Addition of add_data, dnorm, group_by, ljoin, and mode functions
Chi-squared function no longer has Perl wrapper, and all code is in XS, which should result in a minor speed increase with 1 less function call.
Compiler changes for GNU source and inclusion of strings.h, to ensure more CPAN testing works better.
read_table now returns hash-of-hash in {row}{column}
0.07
Addition of summary function.
Formulas can now be omitted from aov, resulting in a stacked calculation as R would think.
Addition of oneway_test for multi-group comparisons that does not assume normality like aov does.

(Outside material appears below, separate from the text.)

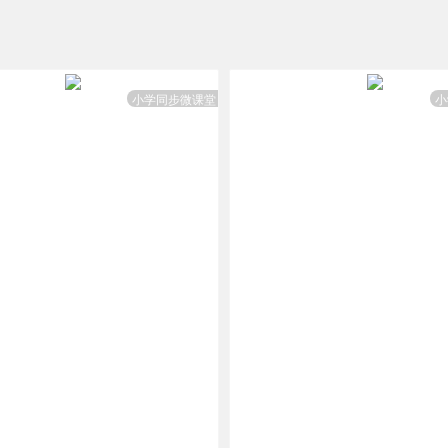
小学同步微课堂
小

read_table and write_table now automatically set separators for .csv files as , and .tsv files as "\t", respectively, so these values no longer need to be specified separately from the file name.
0.06
Changed compiler options so that Solaris will work
signed integers changed to unsigned in glm
Added restrict keywords to power_t_test, and made int to unsigned int
0.05
Leak testing for sample
removal of Data::Printer dependency for easier CPAN testing
switched several unsigned int variable to I32 so that clang doesn't complain
added restrict keyword for sample
0.04
addition of sample function
GNU source, to maximize compatibility and ease installation
removal of JSON dependency to ease installation
0.03
Compatibility back to Perl 5.10
0.02
back-compatible to Perl 5.10, instead of original 5.40, ensuring more people can use it
added var_test
mean, min, sum, median, var, and max die with undefined values, and print the offending indices
"group_stats" added to aov, for TukeyHSD in the future
"cor" dies when given data with standard deviation of 0
write_table now has undef.val option, which shows how undefined values are printed to tables, which is NA by default.